Thanksgiving is a favorite of food lovers, and why not? Each person has a dish or dishes that are a must for the holiday table. It is not Thanksgiving for me without sweet potato casserole and pecan pie. While I am sure these two dishes would not make the healthy food list according to the Surgeon General, substituting a baked yam and a Splenda-infused dessert just wouldn’t cut it.
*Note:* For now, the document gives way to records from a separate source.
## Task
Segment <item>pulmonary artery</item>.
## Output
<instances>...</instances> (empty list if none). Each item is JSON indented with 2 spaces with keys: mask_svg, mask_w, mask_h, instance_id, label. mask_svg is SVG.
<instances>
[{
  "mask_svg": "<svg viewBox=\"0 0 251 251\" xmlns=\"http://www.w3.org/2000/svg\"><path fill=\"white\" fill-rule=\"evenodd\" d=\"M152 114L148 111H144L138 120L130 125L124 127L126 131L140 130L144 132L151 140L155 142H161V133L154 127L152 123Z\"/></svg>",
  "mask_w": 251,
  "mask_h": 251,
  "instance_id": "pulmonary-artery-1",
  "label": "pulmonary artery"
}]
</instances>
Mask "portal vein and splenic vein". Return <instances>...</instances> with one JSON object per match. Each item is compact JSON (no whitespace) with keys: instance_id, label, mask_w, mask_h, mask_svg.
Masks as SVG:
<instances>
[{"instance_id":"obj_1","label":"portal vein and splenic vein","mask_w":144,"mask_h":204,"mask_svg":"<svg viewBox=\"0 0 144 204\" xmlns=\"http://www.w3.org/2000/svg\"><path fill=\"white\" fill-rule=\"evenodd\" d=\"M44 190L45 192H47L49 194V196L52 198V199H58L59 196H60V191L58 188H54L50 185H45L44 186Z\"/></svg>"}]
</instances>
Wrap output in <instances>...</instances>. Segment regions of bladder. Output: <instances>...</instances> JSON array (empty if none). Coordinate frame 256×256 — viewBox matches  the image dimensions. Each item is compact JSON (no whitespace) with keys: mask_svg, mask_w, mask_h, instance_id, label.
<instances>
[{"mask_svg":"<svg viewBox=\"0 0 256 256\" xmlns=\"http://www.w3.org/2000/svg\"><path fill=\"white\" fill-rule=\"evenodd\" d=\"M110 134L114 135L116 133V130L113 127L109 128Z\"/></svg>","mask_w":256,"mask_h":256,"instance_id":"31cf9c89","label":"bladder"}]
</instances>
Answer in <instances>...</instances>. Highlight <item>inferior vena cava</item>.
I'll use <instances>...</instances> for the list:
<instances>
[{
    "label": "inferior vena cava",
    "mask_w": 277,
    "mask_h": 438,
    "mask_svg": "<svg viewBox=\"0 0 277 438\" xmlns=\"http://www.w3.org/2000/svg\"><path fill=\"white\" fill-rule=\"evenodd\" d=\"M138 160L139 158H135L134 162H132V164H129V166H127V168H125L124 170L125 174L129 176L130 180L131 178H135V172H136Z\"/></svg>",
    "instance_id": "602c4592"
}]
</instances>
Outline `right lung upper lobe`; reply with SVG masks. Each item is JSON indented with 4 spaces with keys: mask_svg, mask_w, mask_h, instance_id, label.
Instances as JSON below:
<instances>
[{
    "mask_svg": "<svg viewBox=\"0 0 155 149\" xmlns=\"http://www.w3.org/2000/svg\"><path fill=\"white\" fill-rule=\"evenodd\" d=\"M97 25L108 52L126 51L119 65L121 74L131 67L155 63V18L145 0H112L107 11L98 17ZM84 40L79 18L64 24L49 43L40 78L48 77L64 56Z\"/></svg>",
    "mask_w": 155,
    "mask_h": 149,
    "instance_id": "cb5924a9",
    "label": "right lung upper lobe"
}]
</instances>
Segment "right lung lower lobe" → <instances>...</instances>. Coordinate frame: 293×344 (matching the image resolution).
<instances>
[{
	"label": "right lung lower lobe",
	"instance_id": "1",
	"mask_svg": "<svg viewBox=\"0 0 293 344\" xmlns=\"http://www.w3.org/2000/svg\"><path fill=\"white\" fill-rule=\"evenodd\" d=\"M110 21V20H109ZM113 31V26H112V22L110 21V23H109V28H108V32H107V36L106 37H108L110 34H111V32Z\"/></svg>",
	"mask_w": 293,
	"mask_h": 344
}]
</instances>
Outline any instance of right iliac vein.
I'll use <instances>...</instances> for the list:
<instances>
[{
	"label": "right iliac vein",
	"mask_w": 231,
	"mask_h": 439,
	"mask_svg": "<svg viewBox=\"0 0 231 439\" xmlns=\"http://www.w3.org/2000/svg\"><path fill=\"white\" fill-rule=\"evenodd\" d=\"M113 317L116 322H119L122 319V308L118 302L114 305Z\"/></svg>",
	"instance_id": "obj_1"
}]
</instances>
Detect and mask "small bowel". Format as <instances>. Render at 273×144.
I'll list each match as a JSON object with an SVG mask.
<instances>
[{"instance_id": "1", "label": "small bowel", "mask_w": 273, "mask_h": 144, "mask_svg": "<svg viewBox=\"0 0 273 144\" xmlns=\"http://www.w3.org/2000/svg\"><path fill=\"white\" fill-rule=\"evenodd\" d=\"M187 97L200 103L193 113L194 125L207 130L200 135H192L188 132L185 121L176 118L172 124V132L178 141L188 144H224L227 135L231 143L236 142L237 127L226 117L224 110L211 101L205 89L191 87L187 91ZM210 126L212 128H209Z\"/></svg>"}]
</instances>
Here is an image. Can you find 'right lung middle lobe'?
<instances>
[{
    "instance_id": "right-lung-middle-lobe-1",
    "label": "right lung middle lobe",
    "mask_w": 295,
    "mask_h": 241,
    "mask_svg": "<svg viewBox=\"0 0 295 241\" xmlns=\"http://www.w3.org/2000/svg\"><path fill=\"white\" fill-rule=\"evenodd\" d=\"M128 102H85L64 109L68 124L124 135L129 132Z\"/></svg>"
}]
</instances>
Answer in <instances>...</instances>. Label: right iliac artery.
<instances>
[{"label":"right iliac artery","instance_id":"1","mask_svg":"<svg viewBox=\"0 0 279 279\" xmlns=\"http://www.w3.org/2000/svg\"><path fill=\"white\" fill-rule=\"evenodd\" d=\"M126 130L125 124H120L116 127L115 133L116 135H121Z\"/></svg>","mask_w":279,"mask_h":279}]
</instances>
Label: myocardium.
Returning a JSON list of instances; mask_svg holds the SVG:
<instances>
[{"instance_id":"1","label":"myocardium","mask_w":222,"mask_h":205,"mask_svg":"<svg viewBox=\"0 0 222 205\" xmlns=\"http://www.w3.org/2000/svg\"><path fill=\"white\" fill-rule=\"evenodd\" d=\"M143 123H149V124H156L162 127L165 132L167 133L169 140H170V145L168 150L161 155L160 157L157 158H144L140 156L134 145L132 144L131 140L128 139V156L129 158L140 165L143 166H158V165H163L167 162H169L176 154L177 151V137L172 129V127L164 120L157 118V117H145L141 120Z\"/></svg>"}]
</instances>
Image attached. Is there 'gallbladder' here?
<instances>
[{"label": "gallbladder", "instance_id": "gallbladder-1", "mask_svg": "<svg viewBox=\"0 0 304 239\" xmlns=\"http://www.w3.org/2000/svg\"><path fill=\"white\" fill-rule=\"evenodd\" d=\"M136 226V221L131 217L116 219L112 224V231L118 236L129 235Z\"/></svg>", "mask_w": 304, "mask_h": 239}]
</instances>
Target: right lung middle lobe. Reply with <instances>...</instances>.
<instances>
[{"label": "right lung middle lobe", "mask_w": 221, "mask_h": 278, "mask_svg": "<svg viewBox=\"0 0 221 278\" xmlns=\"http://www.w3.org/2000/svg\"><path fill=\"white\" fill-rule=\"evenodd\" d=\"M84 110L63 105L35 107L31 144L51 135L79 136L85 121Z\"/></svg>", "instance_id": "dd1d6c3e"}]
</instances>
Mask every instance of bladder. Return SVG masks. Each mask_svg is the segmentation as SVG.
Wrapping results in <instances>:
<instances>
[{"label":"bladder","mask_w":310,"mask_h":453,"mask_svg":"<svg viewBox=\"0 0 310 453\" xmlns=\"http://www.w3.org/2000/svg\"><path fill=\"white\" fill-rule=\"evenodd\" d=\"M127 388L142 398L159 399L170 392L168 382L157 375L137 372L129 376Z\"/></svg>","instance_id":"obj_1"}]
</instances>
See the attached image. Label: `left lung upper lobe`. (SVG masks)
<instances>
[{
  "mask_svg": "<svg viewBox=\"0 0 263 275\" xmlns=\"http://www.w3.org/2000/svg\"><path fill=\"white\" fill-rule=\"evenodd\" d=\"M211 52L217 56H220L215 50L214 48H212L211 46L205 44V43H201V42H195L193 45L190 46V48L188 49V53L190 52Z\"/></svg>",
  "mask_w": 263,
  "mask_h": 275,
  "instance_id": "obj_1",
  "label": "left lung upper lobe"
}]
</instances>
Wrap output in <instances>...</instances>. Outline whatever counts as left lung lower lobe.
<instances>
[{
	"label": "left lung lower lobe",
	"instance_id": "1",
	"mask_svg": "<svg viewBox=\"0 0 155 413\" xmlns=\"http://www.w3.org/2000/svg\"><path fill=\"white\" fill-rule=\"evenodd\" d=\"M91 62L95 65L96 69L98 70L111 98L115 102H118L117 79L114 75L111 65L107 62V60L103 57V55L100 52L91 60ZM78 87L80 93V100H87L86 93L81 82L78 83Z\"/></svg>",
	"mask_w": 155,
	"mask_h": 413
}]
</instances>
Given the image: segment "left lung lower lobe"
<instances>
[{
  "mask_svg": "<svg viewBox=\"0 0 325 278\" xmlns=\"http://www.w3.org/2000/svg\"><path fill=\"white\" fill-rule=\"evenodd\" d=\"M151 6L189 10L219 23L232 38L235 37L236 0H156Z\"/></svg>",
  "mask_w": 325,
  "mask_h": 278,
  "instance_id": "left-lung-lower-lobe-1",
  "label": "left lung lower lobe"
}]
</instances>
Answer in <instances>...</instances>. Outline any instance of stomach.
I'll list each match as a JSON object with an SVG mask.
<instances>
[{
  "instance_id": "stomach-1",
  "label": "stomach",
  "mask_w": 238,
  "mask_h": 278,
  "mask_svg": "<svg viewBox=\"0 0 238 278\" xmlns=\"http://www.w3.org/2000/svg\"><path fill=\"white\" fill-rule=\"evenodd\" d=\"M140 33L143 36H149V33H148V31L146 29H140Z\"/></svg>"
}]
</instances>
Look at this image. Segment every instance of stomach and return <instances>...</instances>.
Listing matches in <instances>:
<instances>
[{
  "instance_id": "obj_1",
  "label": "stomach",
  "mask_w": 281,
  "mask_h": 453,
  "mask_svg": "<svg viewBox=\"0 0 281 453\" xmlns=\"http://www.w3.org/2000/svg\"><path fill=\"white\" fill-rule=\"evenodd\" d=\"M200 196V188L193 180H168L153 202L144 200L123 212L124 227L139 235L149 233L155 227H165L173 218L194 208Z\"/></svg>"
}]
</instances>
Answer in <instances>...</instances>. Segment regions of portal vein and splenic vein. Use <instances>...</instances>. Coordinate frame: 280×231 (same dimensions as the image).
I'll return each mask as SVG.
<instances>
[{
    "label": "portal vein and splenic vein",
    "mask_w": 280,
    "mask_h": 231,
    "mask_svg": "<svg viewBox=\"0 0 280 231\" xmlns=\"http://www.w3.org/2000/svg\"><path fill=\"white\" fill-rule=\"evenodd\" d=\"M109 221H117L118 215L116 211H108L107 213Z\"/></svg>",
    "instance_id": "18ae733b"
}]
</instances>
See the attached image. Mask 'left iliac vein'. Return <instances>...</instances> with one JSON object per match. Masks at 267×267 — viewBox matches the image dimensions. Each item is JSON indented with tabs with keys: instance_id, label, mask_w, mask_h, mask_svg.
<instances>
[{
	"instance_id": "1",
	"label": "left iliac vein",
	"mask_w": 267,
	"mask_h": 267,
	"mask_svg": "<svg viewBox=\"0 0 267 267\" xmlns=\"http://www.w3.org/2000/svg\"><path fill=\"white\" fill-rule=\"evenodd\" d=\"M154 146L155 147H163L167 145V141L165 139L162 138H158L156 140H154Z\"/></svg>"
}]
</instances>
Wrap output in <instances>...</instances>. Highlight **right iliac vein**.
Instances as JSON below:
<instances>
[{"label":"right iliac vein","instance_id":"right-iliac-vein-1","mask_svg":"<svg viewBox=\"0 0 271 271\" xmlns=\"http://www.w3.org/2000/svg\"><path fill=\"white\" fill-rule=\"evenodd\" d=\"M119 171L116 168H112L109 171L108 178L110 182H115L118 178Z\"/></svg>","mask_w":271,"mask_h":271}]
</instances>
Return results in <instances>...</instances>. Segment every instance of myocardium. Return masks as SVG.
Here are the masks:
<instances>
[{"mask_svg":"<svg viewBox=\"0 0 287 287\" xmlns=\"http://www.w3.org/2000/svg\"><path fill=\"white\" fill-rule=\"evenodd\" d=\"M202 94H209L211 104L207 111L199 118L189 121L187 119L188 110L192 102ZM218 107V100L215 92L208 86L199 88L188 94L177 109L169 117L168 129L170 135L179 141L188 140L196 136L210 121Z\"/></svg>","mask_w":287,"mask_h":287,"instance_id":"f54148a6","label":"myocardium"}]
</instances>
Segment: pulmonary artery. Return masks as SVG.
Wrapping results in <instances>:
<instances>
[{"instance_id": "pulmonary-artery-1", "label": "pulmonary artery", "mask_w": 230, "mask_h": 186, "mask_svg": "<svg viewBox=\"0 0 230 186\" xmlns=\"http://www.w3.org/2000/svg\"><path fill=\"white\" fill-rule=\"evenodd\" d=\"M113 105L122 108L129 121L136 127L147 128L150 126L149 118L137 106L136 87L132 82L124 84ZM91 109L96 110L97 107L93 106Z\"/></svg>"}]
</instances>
However, it is very easy to overindulge in all that delicious food, and instead of enjoying the holidays, you may wind up with a giant case of indigestion. Here are four portion control tips at Thanksgiving:
Don’t Pig-Out at the Snack Table
It seems to be more of a tradition these days to put out bowls of snacks so you don’t starve to death waiting for the turkey to cook. If you’re lucky, there might be some healthy snacks such as nuts, or dried fruit. In any case, choose a favorite, and when you’re finished throw your paper plate away, so you won’t be tempted to make a return trip.
Eat Favorites First
Your plate can fill up very quickly when those holiday platters are passed around the table, so eat your favorites first. If mom’s creamy mashed potatoes and homemade yeast rolls are what makes your Thanksgiving brighter, enjoy every bite.
Take Small Portions
When you take small portions, you can enjoy a wider variety of food and not feel stuffed. Eat slowly and savor the different textures and tastes of your food. If you’re still not satisfied, you can always have a second helping.
Remember, you don’t have to eat all your favorites at one meal. It’s fun to create something different out of the leftovers. From the traditional turkey sandwich to something more creative like turkey hash or tetrazzini, there are more opportunities to indulge in holiday favorites.